Family ties

Girl #1: So, I told my dad to carry my futon up the stairs. There was no way I was going to!
Girl #2: Didn’t he just have major back surgery?
Girl #1: Yeah, but I didn’t want to strain myself. I’m, like, tiny. Plus, I had to make my room look good.

http://www.overheardinminneapolis.com/2007/04/oh_well_then_thats_ok.html

Overheard by: I just lost my appetite

New bride: Should I get this bag for my mother-in-law?
Friend: Will it make her love you?
New bride: No… Fuck that bitch.

Saratoga Springs, New York

Overheard by: louise

Stoned guy: Don’t beat me up! I don’t want to be bruised tomorrow when my mom sees me naked!

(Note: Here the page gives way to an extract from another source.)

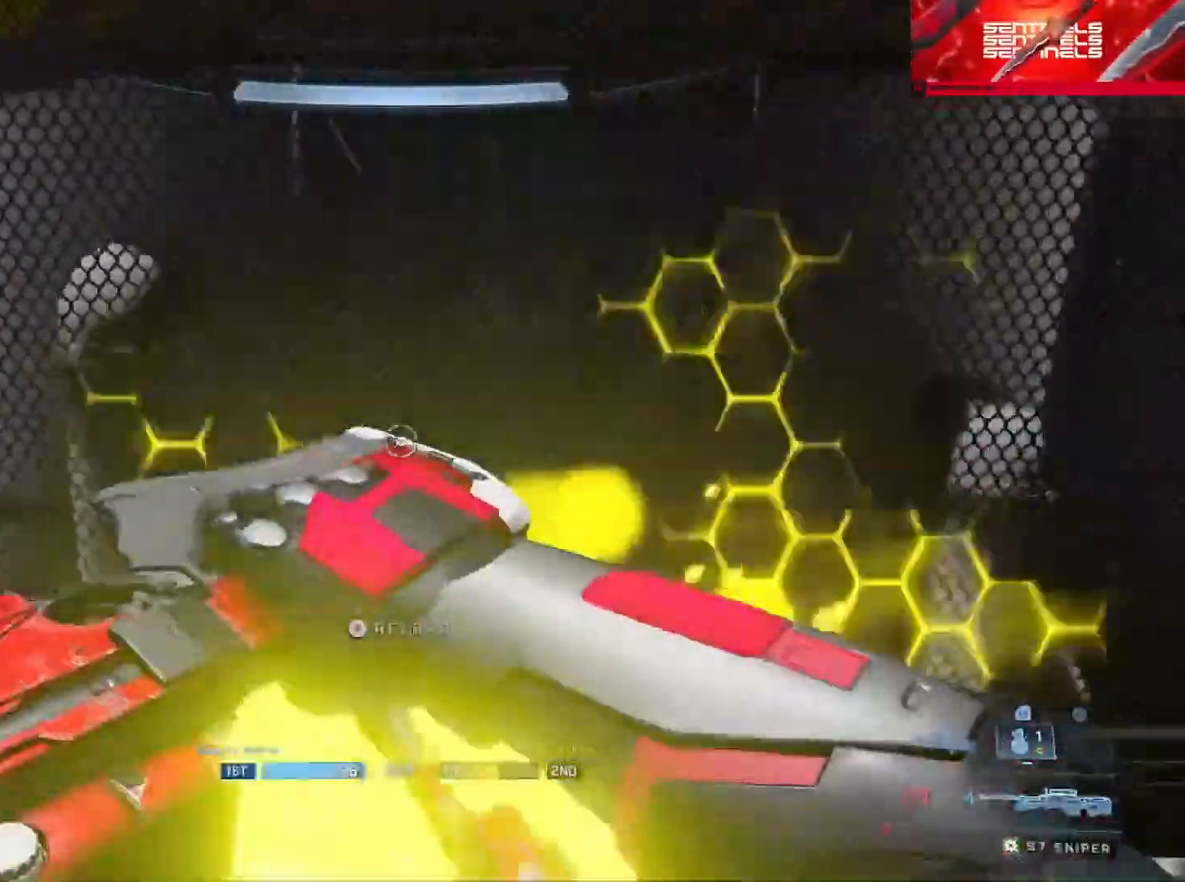
{"buttons": [], "left_stick": "down-right", "right_stick": "up-left", "events": [[67, "Y", "up"], [100, "right_stick", "center"], [284, "right_stick", "up"], [384, "right_stick", "up-left"]]}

http://www.overheardatmcgill.com/archives/2007/07/21/that-might-sound-weird-but-she-only-bathes-me/

Mom: You wanna sleep in the bed with dad?
13-year-old boy: Why the hell would I do that? I’m 5’6″! That’s gay!

Baldwin Park, Florida

Overheard by: hmm… point taken.

Child: Mommy, mommy, my hand smells like butt!
Mother: Why does your hand smell like butt, honey?
Child: I put my hand in my butt.

Department Store
Davis, California

Overheard by: Arlene

Very well-behaved boy: Mom, I have been so good lately, can I please get a toy?
Very patient mom: Do you have any money?
Very well-behaved boy: Um… no, but you do. I looked in your wallet this morning.
Very patient mom: That's snooping!
Very well-behaved boy: Well, daddy does it all the time!

Salem, New Hampshire

Overheard by: Jenna

Angry guy, loudly: My sister is not a fetish model!

Greenport Harbor Brewery
Long Island, New York

Overheard by: Ladle

Chick: So like three weeks ago, after I gave birth, we went to this club…

Cambridge, Massachusetts

Girl to friends, emphatically: No, we have nipples so that we can milk our children!

Newton, Massachusetts

Man with Mohawk on cell: Okay, so I'm not technically the father but there are 27 baby boa constrictors over here that all have Mohawks.